A troubled attempt to build a luxury golf course at Ferry Point Park in the Bronx has yet to pay off for New Yorkers. The golf course was supposed to open this past spring, but because of environmental problems it is now at least three years behind schedule and has already turned into a multimillion-dollar liability for the city.

But the Bronx boondoggle may already be a financial success story for former deputy mayor Rudy Washington, who may now be working for the project’s developer, Ferry Point Partners.

As Deputy Mayor for Business Services under Rudolph Giuliani, Washington oversaw the Parks Department and was the administration’s frequent spokesperson for the project, which operates under the largest-ever city contract involving a municipal park facility. Washington also reportedly met with Professional Golf Association officials to explore the possibility of holding a major tournament there. On July 8, 2001, the Westchester-based Journal News quoted Washington as saying: “I’ve already talked with the PGA, met with them and let them know I’m building this course with the mind-set of attracting one of these tour events.”

Today, however, Ferry Point Park still looks more like a dump than a golf course [see City Limits, July/August 2002]. For the past several years, Ferry Point Partners LLC–whose principals include golf superstar Jack Nicklaus and socialite Paul Kanavos–has been operating the city’s only construction and demolition debris disposal site at Ferry Point Park, using the material as part of the base layer for the golf course. The debris is potentially worth tens of millions of dollars in disposal fees to the company.

Now, a year after leaving office, Washington reportedly has been working for Ferry Point Partners. On July 7, 2002, the Journal News wrote that Washington was an “independent consultant” for Ferry Point Partners. Later that month, a Daily News gossip item reported that Jack Nicklaus and his “team,” including Washington, were at City Hall, where Nicklaus met with Mayor Bloomberg. State environmental officials had shut the development down, and Nicklaus was reportedly trying to enlist the mayor’s help in getting permission to continue work at the site.

Washington didn’t return calls placed to Ferry Point Partners. Instead, his lawyer Randy Mastro, another of Giuliani’s former deputy mayors, called back to say that Washington is not working for Ferry Point Partners. “Rudy Washington went to City Hall to say hello to Jack Nicklaus, someone with whom he has a social relationship now of several years standing, and then he left; he did not attend any meeting with the mayor, ” says Mastro. “He is not at this point and never has been employed by Ferry Point Partners.”

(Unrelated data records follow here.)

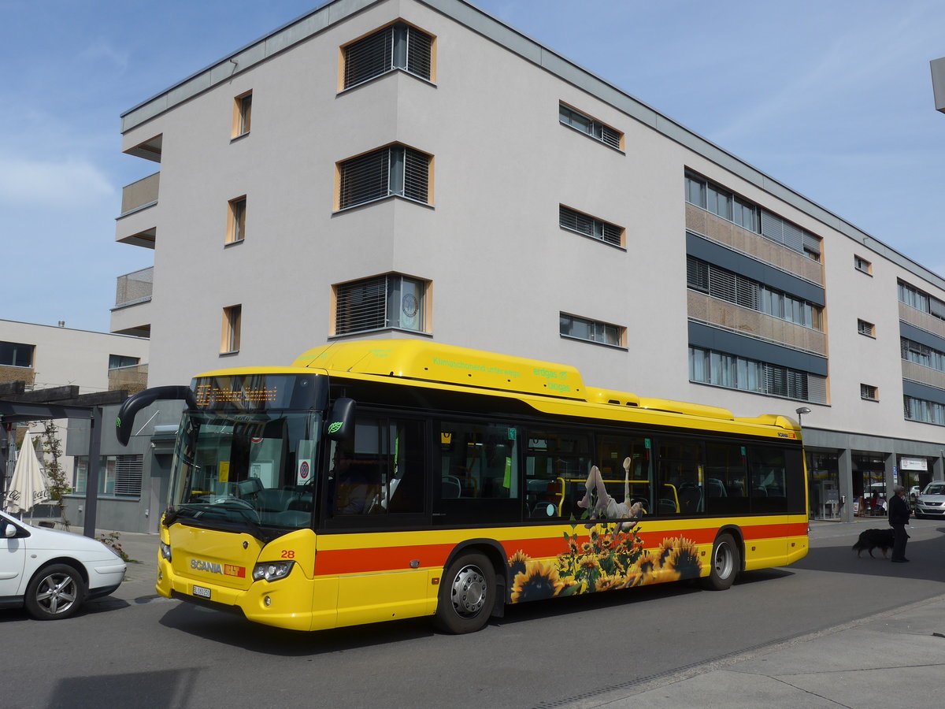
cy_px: 354
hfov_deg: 54.0
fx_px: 928
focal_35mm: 34
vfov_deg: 41.8
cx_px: 472
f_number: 3.2
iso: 80
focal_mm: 7
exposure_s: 1/1600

The current deputy mayor for communications, William Cunningham, confirms that Washington never actually met with mayor Bloomberg. “Rudy Washington came to City Hall with Jack Nicklaus, who went into a meeting with the mayor. Rudy sat outside with me and had coffee with me and a few people he knows, ” says Cunningham. “Then after the meeting the mayor came out, and I believe they talked about golf grips and things.”

Why, then, was Rudy Washington at City Hall while Nicklaus was discussing the Ferry Point Park project with the mayor? Apparently, City Hall was the only convenient place for Washington to meet with Nicklaus. “They were supposed to get together while Jack Nicklaus was in town,” says Mastro. “The only opportunity for Rudy Washington to pay his respects was to catch up with him before Jack Nicklaus had a meeting at City Hall with the mayor. He paid his respects and caught up socially.”

Washington has good reason to be careful. A September 16, 2002, staff advisory letter from the city’s Conflicts of Interest Board warned that Washington could be in violation of city law if he appeared before the mayor or any city agency during his first year out of office. Mastro requested the letter around the time the Village Voice suggested that Washington’s appearance at City Hall may have violated a one-year ban on ex-city officials lobbying their former employers. In his inquiry, Mastro asked the board whether it would be legal for Washington to accept a job with the developers that would entail his overseeing the golf course project.

The letter also cautions that it would be an even more serious violation for Washington to work for the developers if, while deputy mayor, he participated “personally, and substantially” in the project. If that were the case, Washington would be barred forever from being employed on the Ferry Point Park project. Mastro, though, says that while in office Washington had only limited personal involvement with the golf franchise.

This past fall, Washington frequented the Sixth Avenue headquarters of Flag Luxury Properties, Ferry Point Partners and other companies Kanavos is connected to. But in a November interview Mastro said that Washington wasn’t actually working for Ferry Point Partners. Instead, Washington “has communications about potential employment there, but it’s an ongoing discussion,” Mastro said, adding, “starting January 1, 2003, he’d have no restriction whatsoever in what he could do for Flag.”

Alex Ulam is a Manhattan-based freelance writer.